Ce dont nous parlons ici, tient
seulement du fait qu’au Togo, tout est mis en œuvre
pour que ce soit les pauvres qui payent pour les
riches.
«Très régulièrement les agents percepteurs d’impôts font
irruption dans nos boutiques pour nous demander de
payer des sommes qu’ils fixent eux-mêmes de façon
arbitraire et qui n’ont rien à voir avec nos activités
ou notre chiffre d’affaire »,
confie une couturière dont l’atelier a été fermé pour « non paiement d’impôts ».
Pour son atelier de
9 m2, elle devait verser 77.000 francs
CFA au service des impôts selon le percepteur qui est
venu la voir. Faute de trouver un arrangement à
l’amiable et dans l’impossibilité de
« satisfaire »
le percepteur, l’atelier a été donc purement et
simplement fermé. Et pourtant selon l’article 163 du
Code Général des Impôts du Togo, l’imposition annuelle
forfaitaire des sociétés passibles de
"l’impôt sur
les sociétés" est régie de façon claire. Pour les
sociétés redevables de l’impôt, l’impôt minimum
forfaitaire dû est de 50.000 francs CFA pour une
société dont le chiffre d’affaires est inférieur ou
égal à 5 millions de francs CFA. La couturière
précédemment citée n’a même pas un capital social d’un
million, c’est-à-dire ne peut pas être classée parmi
les sociétés et ne réalise même pas un chiffre
d’affaire annuel approchant la moitié du million. Mais
le percepteur d’impôts a pu lui établir un montant de
77.000 FCFA à payer !
Des cas comme celui de cette couturière,
pullulent au Togo et ce sont les petits artisans, les
petits revendeurs qui font quotidiennement les frais
d’une horde de percepteurs très corrompus. Quand
ceux-ci vous fixent le montant à payer et que vous
n’avez pas la somme nécessaire, ils vous proposent
sans gêne de
« fermer » les yeux sur votre cas
si vous consentez à leur « glisser » quelque
chose. Vous pouvez ainsi faire vos affaires et ne rien
verser comme impôts toutes les années,
si vous avez quelque chose pour la poche du percepteur
chaque fois que ce dernier passe.
Dans ces conditions une grande partie
des impôts se transforme en dessous de table et en
pots de vins qui vont gonfler uniquement les comptes
des percepteurs et de certains inspecteurs des impôts.

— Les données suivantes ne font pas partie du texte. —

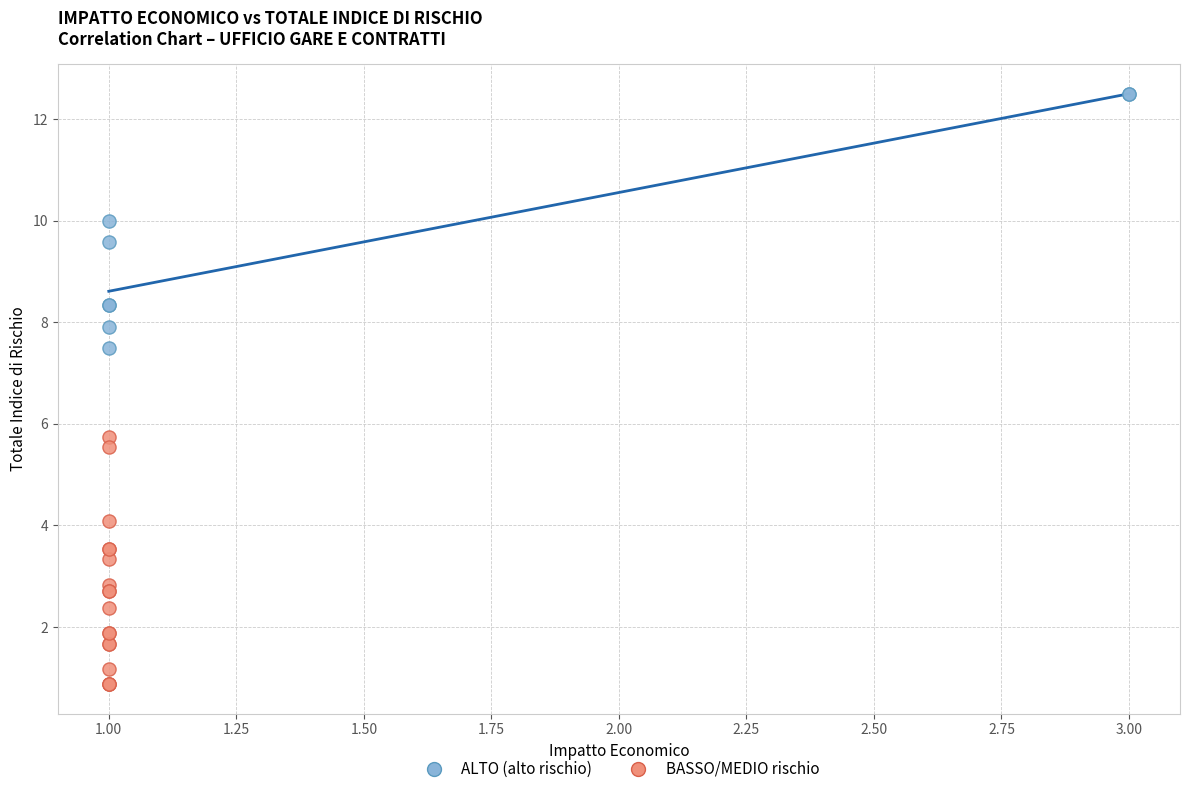

Which series has the widest spread of Y values?

ALTO (alto rischio)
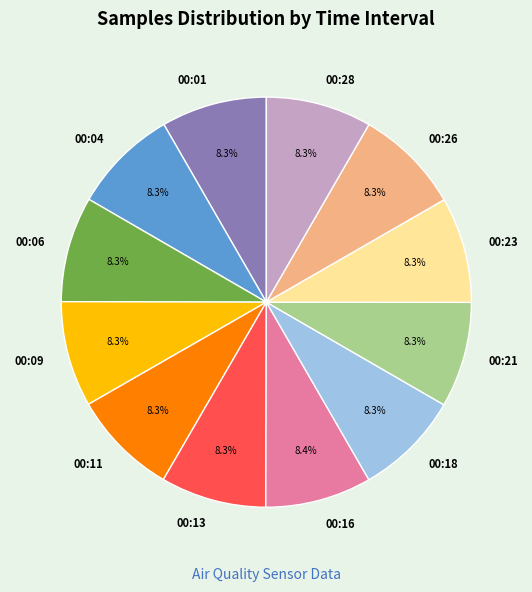

What percentage is NOT represented by 00:11?

91.7%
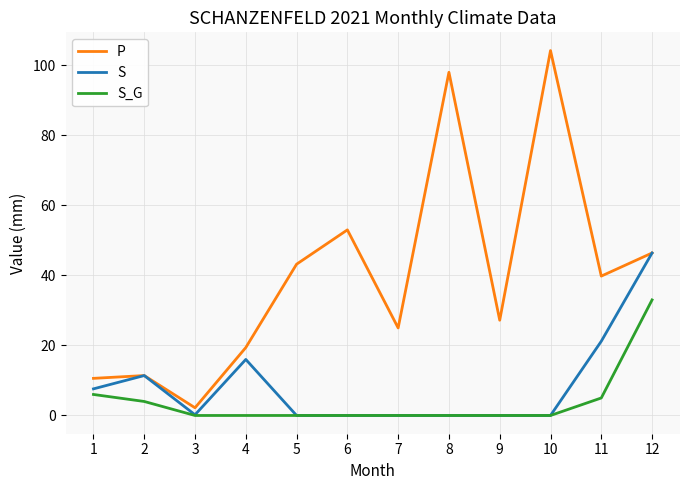

What is the sum of the S_G values at 1 and 7?

6.0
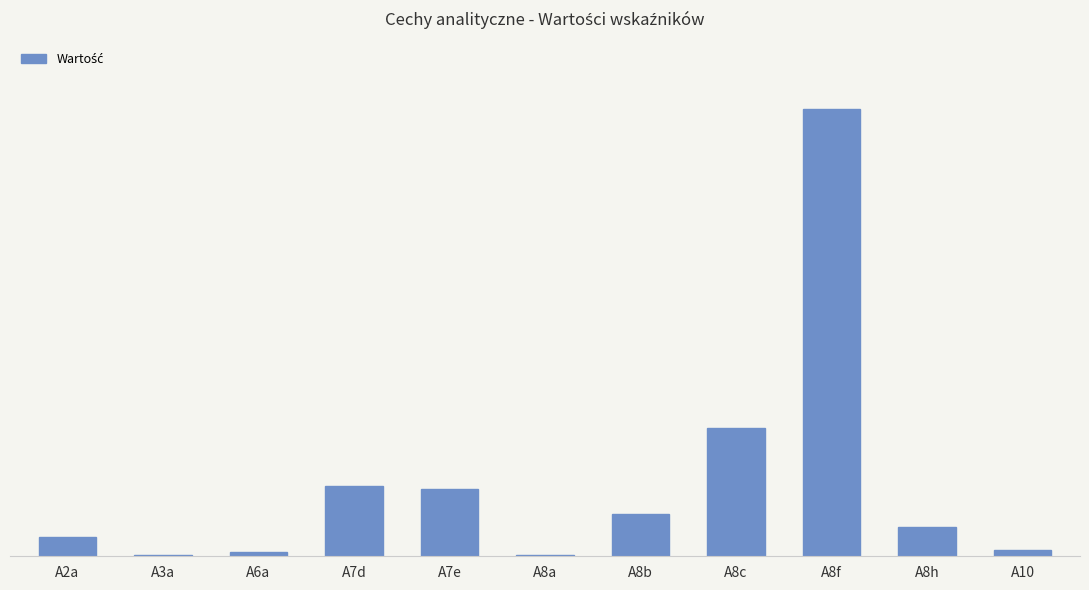

Are the bars horizontal?

No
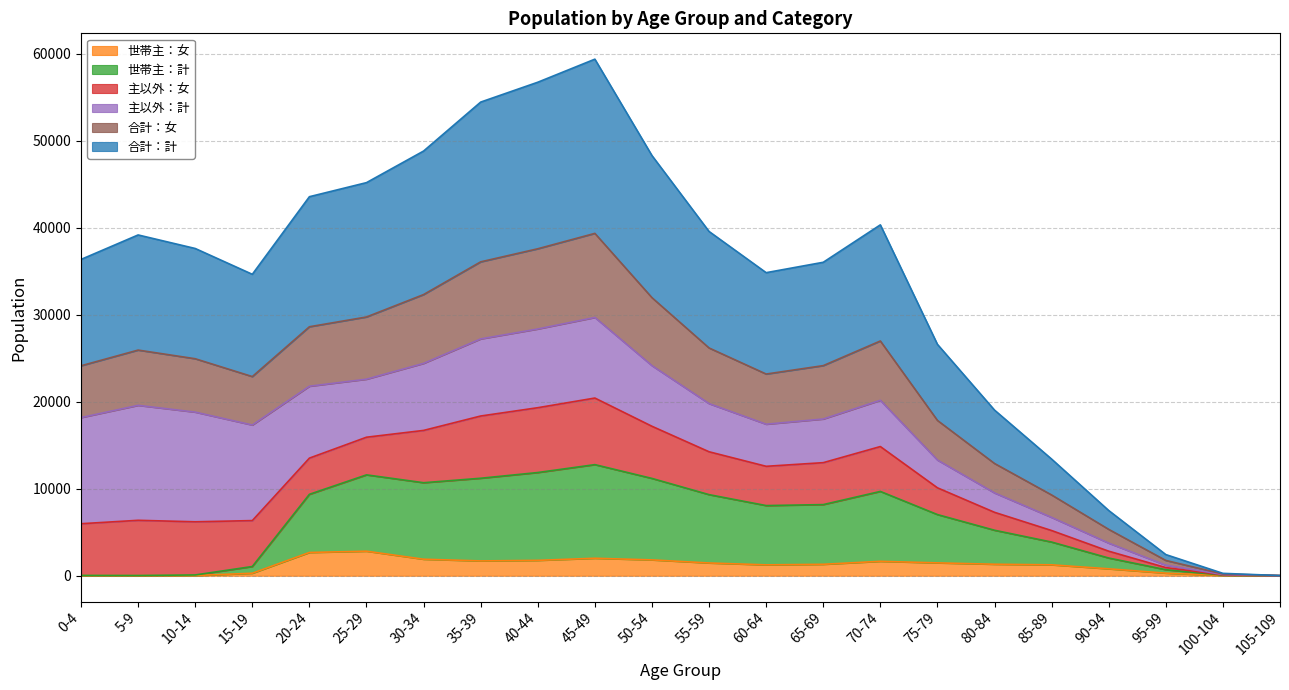

What are all the series names shown in the legend?

世帯主：女, 世帯主：計, 主以外：女, 主以外：計, 合計：女, 合計：計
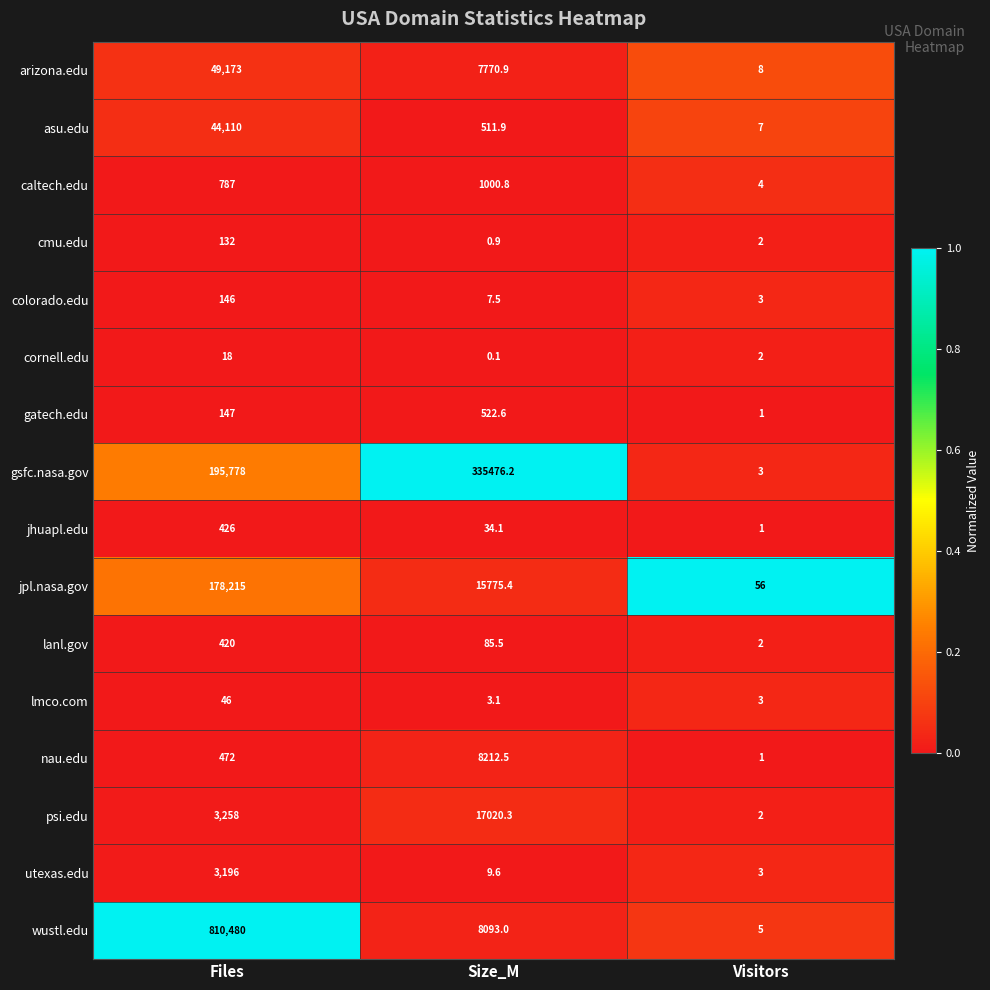

List the labels in order of colorado.edu value, largest first.

Files, Size_M, Visitors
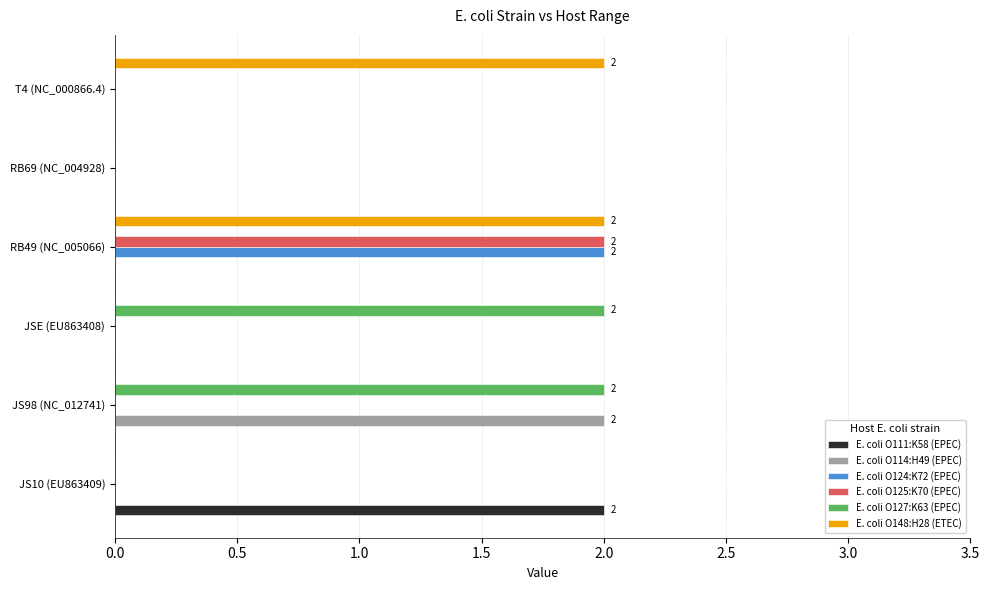

Is it true that E. coli O148:H28 (ETEC) equals 2 at RB49 (NC_005066)?

True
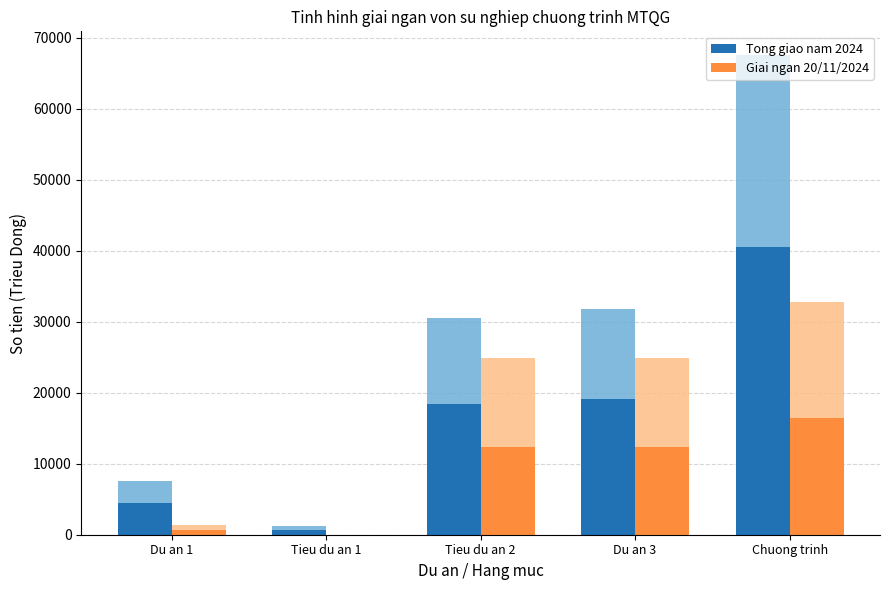

Which has a higher value, Du an 3 or Tieu du an 2?

Du an 3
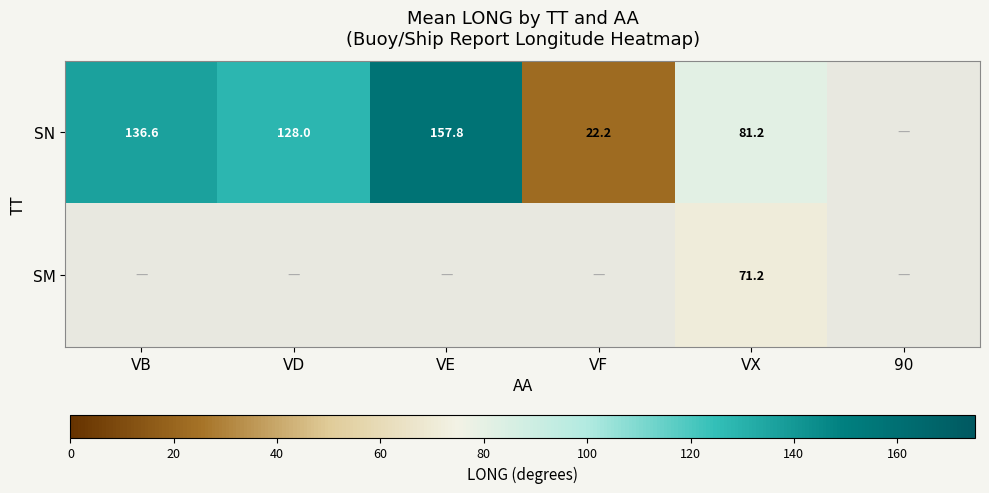

Rank the series at VX from highest to lowest value.

SN, SM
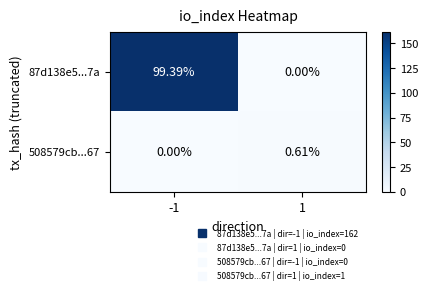

Is the value of 87d138e5...7a at -1 greater than the value of 508579cb...67 at -1?

Yes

Avec les petites boutiques et épiceries,
la recette est toute simple. Soit vous payez la somme
qui vous est imposée ou vous trouvez quelque chose aux
percepteurs et vous pouvez continuer tranquillement
vos activités, soit vous n’avez pas les moyens et vos
activités sont stoppées jusqu’à nouvel ordre. Et dans
ce cas, une affiche géante
« FERME POUR NON
PAIEMENT D’IMPOTS » est collée sur la porte de
votre épicerie. Mais avec les grandes sociétés, c’est
plus difficile d’opérer avec ce schéma très simple.
Dans ce cas, on fait appel à des techniques très
pointues de fraudes fiscales et dans d’autres cas on
aide les sociétés à organiser une vaste évasion
fiscale.
Les fausses déclarations de revenus et
de chiffres d’affaires, le tripatouillage des bilans,
des registres de comptabilité, les pots de vins aux
contrôleurs et inspecteurs des impôts, le trafic
d’influence par le biais des barons du régime, les
coups de fil à tel ou tel Général de l’armée à qui on
offre régulièrement des faveurs, appel à des
démarcheurs; des comportements qui sont devenus
monnaie courante dans de nombreuses sociétés de la
place qui profitent ainsi de la cupidité de leurs
interlocuteurs pour amasser des fortunes.
Il faut mentionner que de nombreuses
sociétés appartenant à des membres de la famille
présidentielle ou proche de ceux-ci, ne versent même
pas un seul franc comme impôts. Ces sociétés, pour la
plupart virtuelles sans véritables bases juridiques,
sont très souvent
« survolées » lors des
contrôles de routine !
Et pour combler tout ce manque à gagner,
les services des impôts se rabattent avec toute une
rigueur déplacée et intéressée sur les petits
contribuables qu’ils peuvent facilement influencer.
Chaque mois, le Togo perd ainsi des
milliards de francs CFA de son assiette fiscale, non
pas parce que les petits contribuables paient
difficilement, mais à cause des fraudes et autres
comportements délictueux orchestrés par de grandes
sociétés, des hommes du pouvoir et avec la complicité
de certains corrompus du service des impôts.